A cena que insere o filme nesse especial ocorre por volta de
uma hora de projeção, após o roteiro nos apresentar os primeiros passos de
Kal-El na Terra e suas primeiras tentativas de emular os seres humanos, como o
atrapalhado Clark Kent, em Metrópolis. É o momento da grande revelação, a
celebrada cena do resgate do helicóptero. A meu ver, uma aula de como a trilha
sonora pode funcionar como elemento narrativo. O compositor John Williams faz
uma sutil referência ao tema que emoldura o trágico sacrifício dos pais do
herói em Krypton, ligando a “morte” do bebê enviado ao espaço com o “renascimento”
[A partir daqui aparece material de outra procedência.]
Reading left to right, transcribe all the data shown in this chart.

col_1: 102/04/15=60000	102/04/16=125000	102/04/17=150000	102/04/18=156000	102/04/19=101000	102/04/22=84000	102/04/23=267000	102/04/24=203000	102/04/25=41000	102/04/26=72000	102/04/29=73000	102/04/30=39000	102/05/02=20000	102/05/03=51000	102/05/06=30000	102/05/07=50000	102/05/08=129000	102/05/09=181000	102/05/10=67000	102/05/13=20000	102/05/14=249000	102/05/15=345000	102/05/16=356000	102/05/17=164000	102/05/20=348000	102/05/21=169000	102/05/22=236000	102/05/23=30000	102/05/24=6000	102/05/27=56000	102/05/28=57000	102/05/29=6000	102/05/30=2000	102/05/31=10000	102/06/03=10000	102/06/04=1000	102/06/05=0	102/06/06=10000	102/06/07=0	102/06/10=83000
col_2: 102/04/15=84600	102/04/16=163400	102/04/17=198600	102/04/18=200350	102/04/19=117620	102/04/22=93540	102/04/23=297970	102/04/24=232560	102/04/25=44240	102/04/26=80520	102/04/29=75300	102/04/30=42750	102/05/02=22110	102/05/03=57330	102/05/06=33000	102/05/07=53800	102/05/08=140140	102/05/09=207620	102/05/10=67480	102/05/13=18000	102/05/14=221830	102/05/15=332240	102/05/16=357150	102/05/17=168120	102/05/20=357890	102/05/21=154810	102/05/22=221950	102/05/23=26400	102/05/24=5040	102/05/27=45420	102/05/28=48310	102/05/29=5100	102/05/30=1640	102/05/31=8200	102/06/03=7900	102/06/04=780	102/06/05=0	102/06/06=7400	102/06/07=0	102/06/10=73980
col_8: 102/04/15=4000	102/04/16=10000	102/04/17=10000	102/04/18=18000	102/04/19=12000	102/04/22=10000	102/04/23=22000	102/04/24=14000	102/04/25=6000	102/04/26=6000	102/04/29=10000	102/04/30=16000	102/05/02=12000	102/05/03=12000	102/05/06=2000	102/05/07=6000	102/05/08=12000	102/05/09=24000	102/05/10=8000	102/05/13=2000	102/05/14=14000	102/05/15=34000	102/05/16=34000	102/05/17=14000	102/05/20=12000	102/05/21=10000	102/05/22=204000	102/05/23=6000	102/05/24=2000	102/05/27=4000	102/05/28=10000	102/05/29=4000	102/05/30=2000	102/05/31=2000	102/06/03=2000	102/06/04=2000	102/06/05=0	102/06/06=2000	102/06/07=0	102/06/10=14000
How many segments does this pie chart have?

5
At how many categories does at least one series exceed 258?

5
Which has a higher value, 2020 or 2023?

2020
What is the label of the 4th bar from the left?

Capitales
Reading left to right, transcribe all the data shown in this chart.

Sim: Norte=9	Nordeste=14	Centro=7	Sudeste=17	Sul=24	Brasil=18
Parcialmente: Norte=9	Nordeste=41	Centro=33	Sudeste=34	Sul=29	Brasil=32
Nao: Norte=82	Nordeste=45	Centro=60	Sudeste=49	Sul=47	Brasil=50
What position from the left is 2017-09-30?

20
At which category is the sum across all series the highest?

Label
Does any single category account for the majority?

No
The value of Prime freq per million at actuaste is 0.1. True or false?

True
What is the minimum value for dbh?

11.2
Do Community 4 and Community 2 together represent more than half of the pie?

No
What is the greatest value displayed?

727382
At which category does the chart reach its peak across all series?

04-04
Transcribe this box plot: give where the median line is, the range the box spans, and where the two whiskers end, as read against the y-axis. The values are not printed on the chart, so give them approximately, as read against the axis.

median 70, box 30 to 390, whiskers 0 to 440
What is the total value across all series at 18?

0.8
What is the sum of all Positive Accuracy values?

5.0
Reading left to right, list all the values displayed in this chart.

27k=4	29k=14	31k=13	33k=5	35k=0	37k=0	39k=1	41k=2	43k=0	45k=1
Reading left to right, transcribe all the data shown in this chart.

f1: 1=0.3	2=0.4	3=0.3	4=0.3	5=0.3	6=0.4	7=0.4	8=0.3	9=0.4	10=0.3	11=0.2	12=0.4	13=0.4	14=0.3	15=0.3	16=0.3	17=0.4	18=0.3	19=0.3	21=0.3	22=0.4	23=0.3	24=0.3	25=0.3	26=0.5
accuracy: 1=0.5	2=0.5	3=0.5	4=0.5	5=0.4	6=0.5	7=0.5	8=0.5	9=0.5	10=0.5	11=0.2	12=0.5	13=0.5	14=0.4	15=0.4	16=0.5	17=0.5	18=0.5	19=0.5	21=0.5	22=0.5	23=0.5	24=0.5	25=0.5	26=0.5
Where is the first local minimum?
do adulto em sua vida pública. Ele utiliza no início instrumentos de sopro como
forma de potencializar a urgência do momento, o desespero de Lois Lane em um helicóptero
que perde seu piloto, ficando preso no topo do edifício do Planeta Diário. O
povo começa a se aglomerar na calçada, enquanto a repórter se agarra a um fio,
a queda é iminente, a trilha enfatiza isso. Quando ambulâncias são mostradas
chegando ao local, Williams insere uma linha melodicamente mais terna, como que
celebrando o potencial humano para a bondade, ainda que nesse caso não seja
suficiente.
Clark aparece na calçada e percebe o chapéu de sua colega no
chão. Na trilha, sutilmente, tomando o tempo, escutamos os primeiros movimentos
do tema do herói, que vai tomando ritmo, ainda que despido de qualquer
grandiosidade, quando o personagem busca um local para trocar de roupa. Ao
finalmente revelar o símbolo numa corrida em direção à câmera, Williams
apresenta a fanfarra de Superman em pequena escala, com maior ênfase nos
elementos musicais que representavam sua origem alienígena. Ele resgata Lois, a
fanfarra dá lugar brevemente ao tema de amor, tocado de forma calorosa, até que
um som dissonante sinaliza a queda do helicóptero. E, quando Superman impede a
queda, numa finalização emocionante, a fanfarra do herói é apresentada de forma apoteótica, pela
primeira vez, com a orquestra completa, simbolizando o triunfo máximo do
personagem: a sua harmonia interna, amalgamando os elementos sonoros alienígenas e humanos.